これらは国土交通省都市局公園緑地・景観課が公表した「都市の生物多様性指標(簡易版)」に基づく。「緑の基本計画」を策定している全国667自治体のうち、同指標の収集が可能であった665自治体を対象とした、国内初の全国的評価結果だ。地球環境問題で最も深刻ともされる生物多様性の危機だが、都市に目が向き始めたのは比較的最近である。

「生物多様性の戦いは都市での戦いの成否にかかっている」。これは名古屋市での生物多様性条約第10回締約国会議(COP10)開催を前にした、当時のA・ジョグラフ事務局長の言葉だ。当初の取り組みをリードした都市はシンガポールであった。

「測れないものは改善できない」。品質管理に関するデミング賞で有名なW・E・デミング博士のこの言葉を引用して、定量化しにくい都市における生物多様性の取り組みを推進しようとしたのが、シンガポールの国家開発大臣、M・B・タン氏だった。
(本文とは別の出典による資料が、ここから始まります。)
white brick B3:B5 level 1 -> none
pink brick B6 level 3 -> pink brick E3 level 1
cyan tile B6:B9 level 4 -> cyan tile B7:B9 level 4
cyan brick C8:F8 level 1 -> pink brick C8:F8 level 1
一つの都市が国家でもあり、自然環境を都市の魅力向上を通した経済発展に結びつけているシンガポールならではといえようか。この呼びかけに応じてクリチバ、モントリオール、名古屋市等も参加して「シンガポール指標」とも呼ばれる都市の生物多様性指標(CBI)が開発されるに至った。

いくつかの都市での試行評価結果も受けて、COP10の決議にもCBIは都市の取り組みの進捗状況の管理ツールとして明示され、その後、世界初の都市の生物多様性アセスメントである「都市の生物多様性概況(CBO)」にも記載された。このCBIは、都市の規模や経済状況、位置する気候帯などの属性も明記した上で(a)都市における在来の生物多様性、(b)都市の生物多様性によって提供される生態系サービス、(c)都市の生物多様性の統治・管理、の3要素合計23の指標が設定されている。都市外の生物多様性への負荷(フットプリント)評価が保留されるなど限界もあるが、画期的な試みといえる。
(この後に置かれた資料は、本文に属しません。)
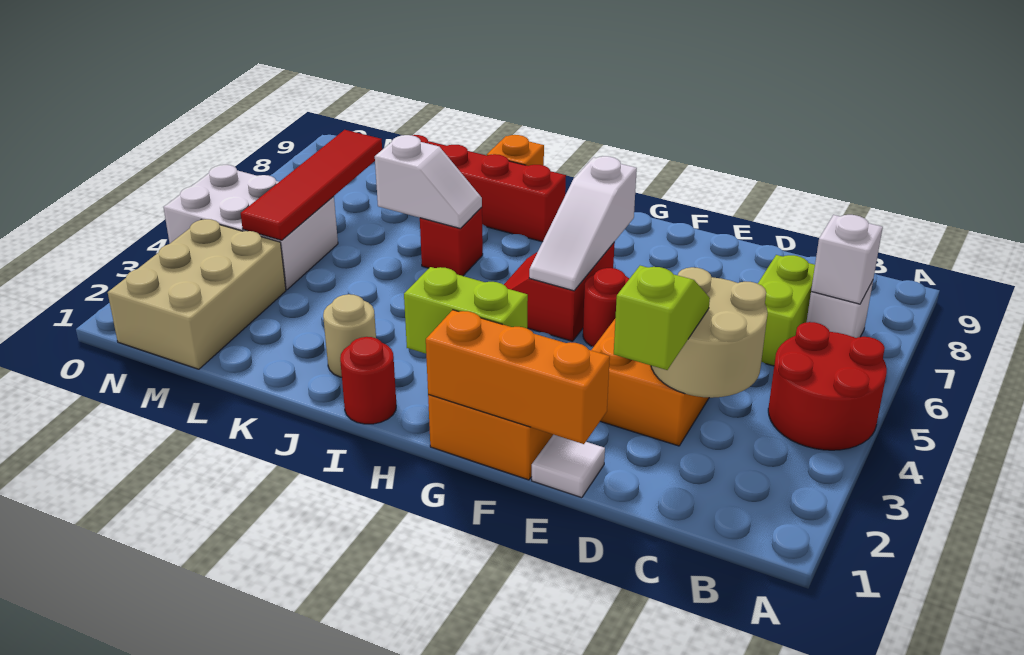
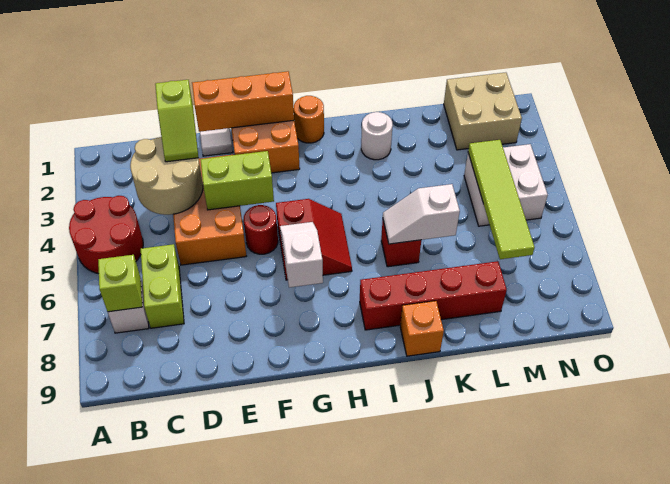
white brick B7 level 2 -> lime brick B7 level 2
lime brick G2:H2 level 2 -> lime brick E4:F4 level 2
white slope G5:G7 level 2 top 7 -> white slope G6:G7 level 2 top 7
none -> orange round brick H1 level 1
red round brick I1 level 1 -> none
tan round brick J2 level 1 -> white round brick J2 level 1
tan brick M1:N3 level 1 -> tan brick M1:N2 level 1
white brick M4:O5 level 1 -> white brick M4:N5 level 1
red tile M4:M7 level 2 -> lime tile M4:M7 level 2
しかし指標全部のデータをそろえるのは簡単でない。精緻さよりも実効性を、ということで簡易版開発で全国レベルの評価となったわけだ。

「緑の基本計画」ではこれまで公園面積や緑被率で目標を定めるのが常道だった。だが、生き物いっぱいの河原を運動公園に整備する時代は終わった。自然の恵みを生かした都市づくりへ、「住みやすさ」や「幸福度」と並んで「都市の生物多様性指標」の活用が期待される。